Chantel’s story starts with a celebration. Wearing a new white dress her father had given her for her Confirmation and First Communion, she whirls on the hillside with her father watching her dance. The dress and her world spin around her and joy in the moment and beauty of the day take her breath away. To make her day completely special, John, a Hutu neighbor, was hosting a party in her honor. It was unthinkable that John--a man her father drank beers with--would one day brutally kill the man he stood with that day while they both enjoyed a little girl’s joy spilling over into dance.This story is so sad—I struggle to understand how neighbors can enjoy meals together and then kill each other. It is also amazing to me how thorough the brainwashing was that somehow made it OK. John felt great guilt at killing Chantel’s father, and hid so he’d never be forced to kill someone else. But it wasn’t till the preachers began to come to the prison that John understood the depth of the evil he had done(page111). Crying out to God for forgiveness, he wondered if Chantell would ever be able to forgive him.
These pages tell the story of transformation—change that took these very real people into a hell we can’t imagine, and then brought them out again. They also tell the story of Pascal—a man God called to the mission of forgiveness and reconciliation. It is amazing what God was able to do through this faithful and obedient man. We’ve seen people like him in the preceding pages and more will come later in the book.

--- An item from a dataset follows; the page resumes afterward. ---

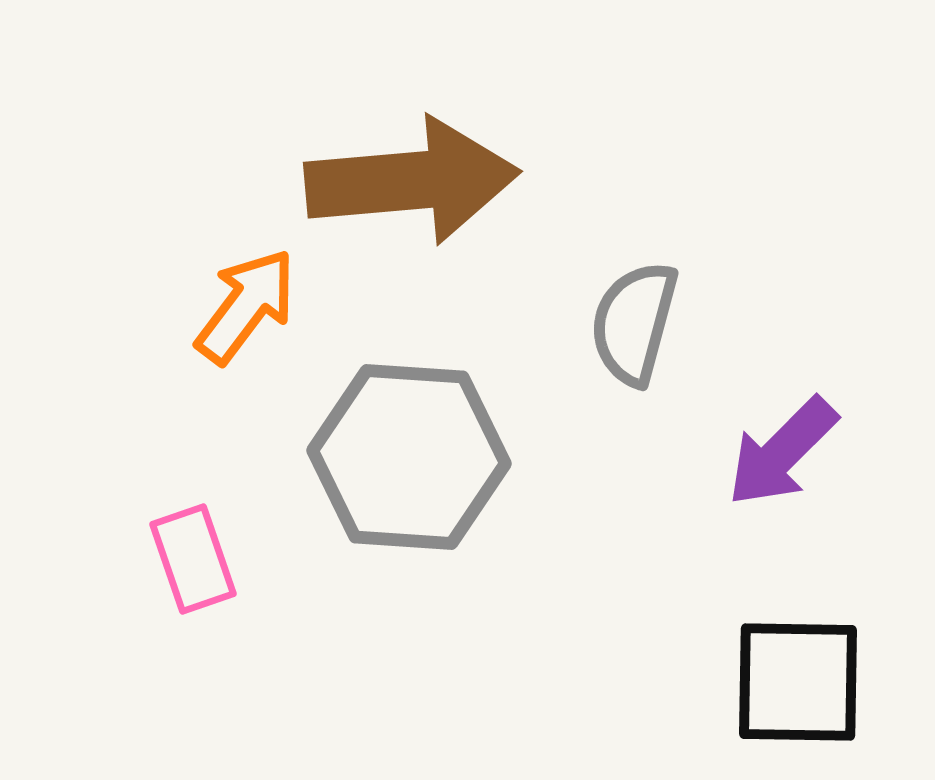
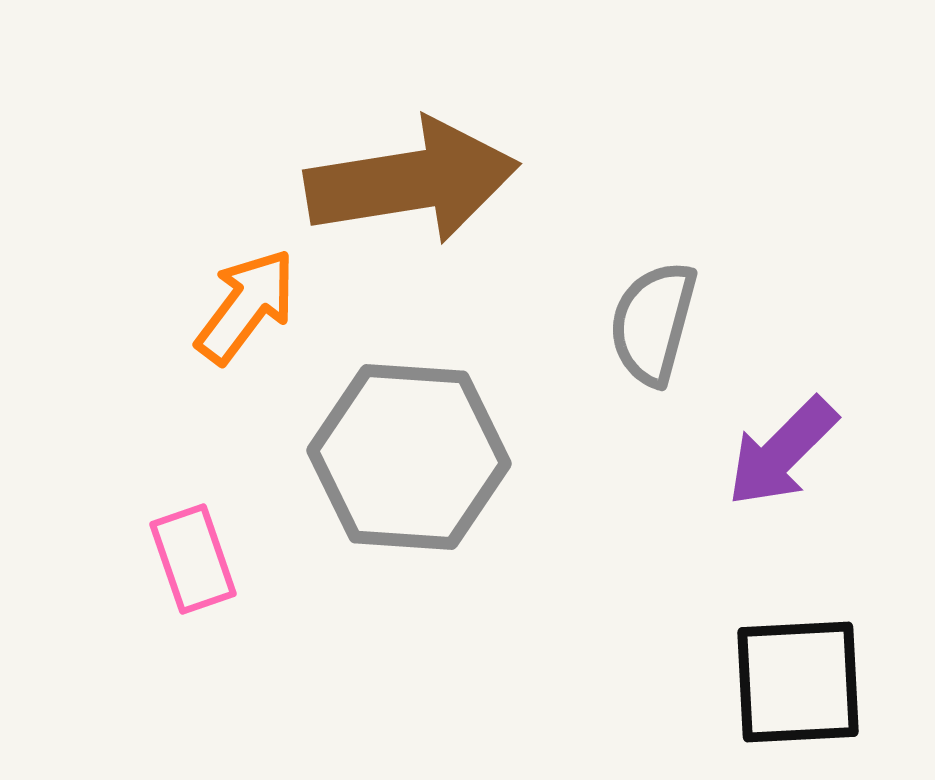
brown arrow: rotated 4 degrees counterclockwise
gray semicircle: moved 19 px right
black square: rotated 4 degrees counterclockwise
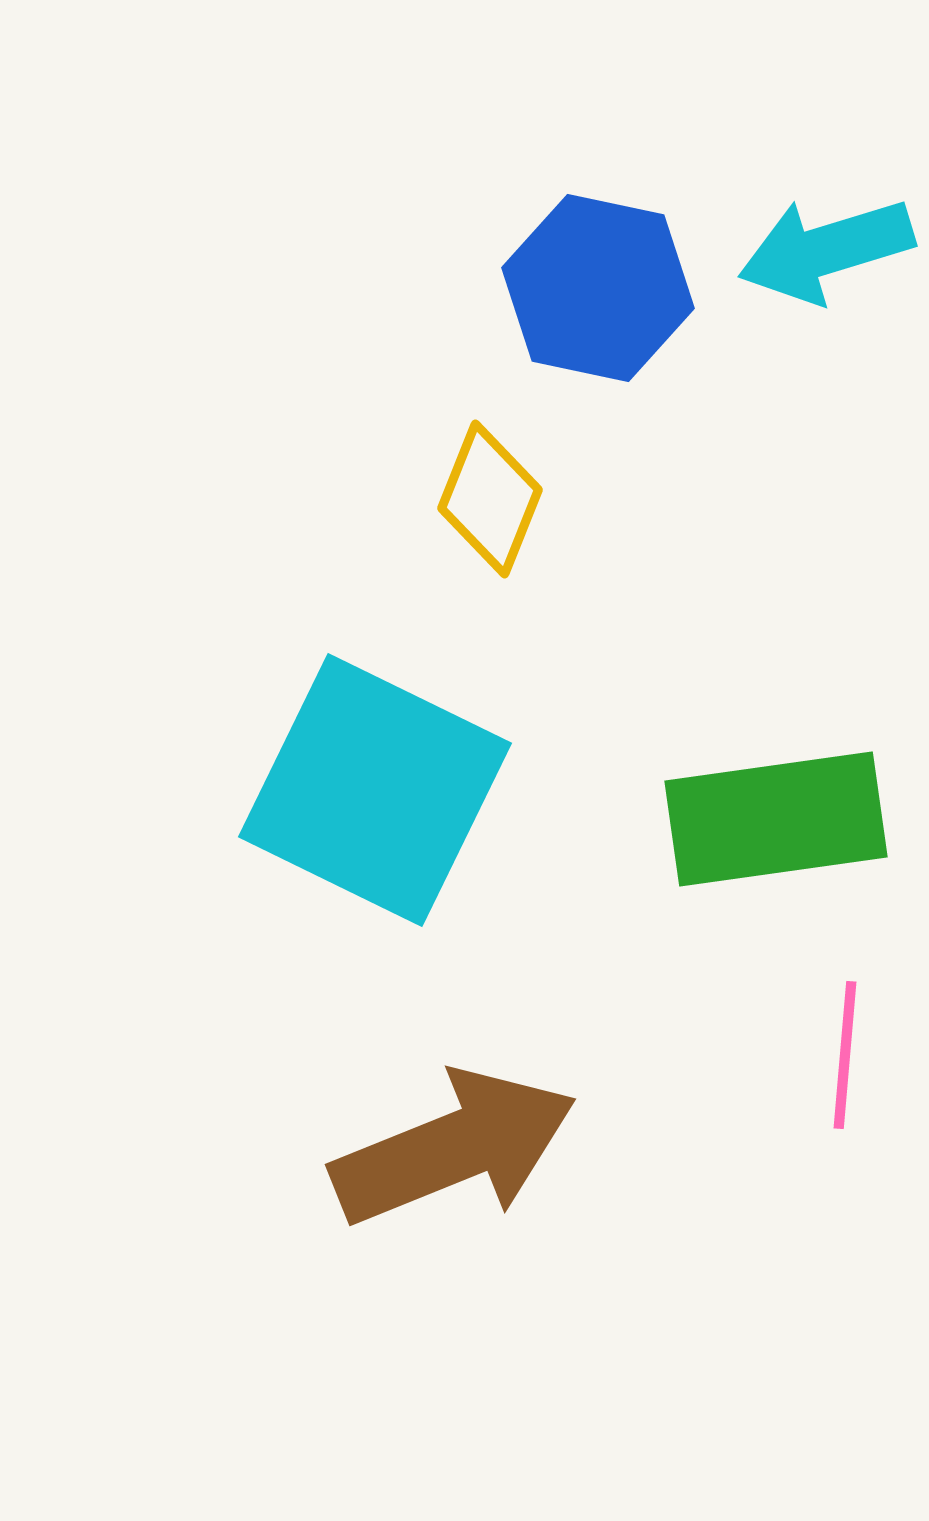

But, what I want to stress right now is that God used a very humble man to do incredible things for Him; however, the path was extremely hard. Who in their right mind would have accepted this assignment, moved their family to such a troubled nation, and walked into prisons and talked to people who had skinned their neighbors, raped their friends, brutally murdered children. Pascal. Amazing.
Can you identify in some way with Pascal?
Is God asking you to do something hard right now? Or, has He in the past?
Do you see how He is using you in a very ugly setting?
Let’s tell those stories this week as we post. Not to brag, or to be proud—but to rejoice that God invites us to partner with Him in His redemption/transforming work in this world.